Text excerpt:
Studio album by Randy Rogers Band
- Released: January 15, 2016
- Genre: Country
- Length: 37:18
- Label: Tommy Jackson
- Producer: Buddy Cannon

Randy Rogers Band chronology
| Hold My Beer Vol. 1 (2015) | Nothing Shines Like Neon (2016) | Watch This (2016) |

Singles from Nothing Shines Like Neon
- "Neon Blues" Released: February 22, 2016;

= Nothing Shines Like Neon =

 Nothing Shines Like Neon is the eighth studio album by the American country music ensemble Randy Rogers Band. Released on 15 January 2016 through Tommy Jackson Records, the album was produced by Buddy Cannon.

==Commercial performance==
In the USA, the album debuted at No. 5 on Top Country Albums, and No. 47 on Billboard 200, selling 11,500 copies in its first week. It sold a further 2,300 copies in its second week. The album had sold 15,100 copies up to February 2016.

Try it:
According to the text about Nothing Shines Like Neon, how many copies did the album sell in its first week in the USA?

Material provided:
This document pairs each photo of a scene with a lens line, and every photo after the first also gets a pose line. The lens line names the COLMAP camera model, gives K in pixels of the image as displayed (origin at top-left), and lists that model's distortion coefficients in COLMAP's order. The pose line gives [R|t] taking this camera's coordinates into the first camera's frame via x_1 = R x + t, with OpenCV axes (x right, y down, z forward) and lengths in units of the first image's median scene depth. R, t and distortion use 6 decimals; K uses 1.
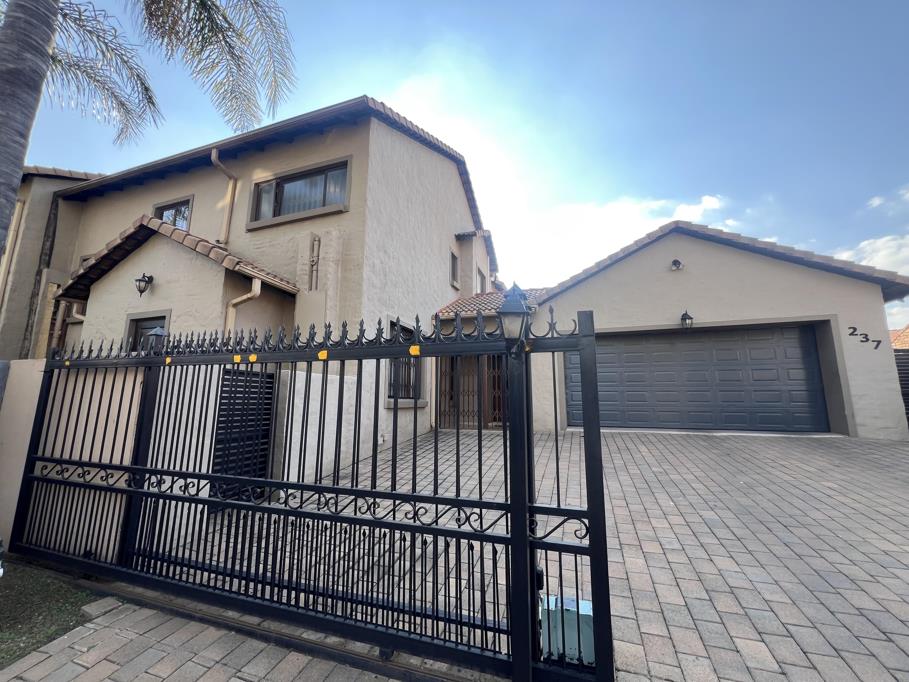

Response to the exercise:
11,500 copies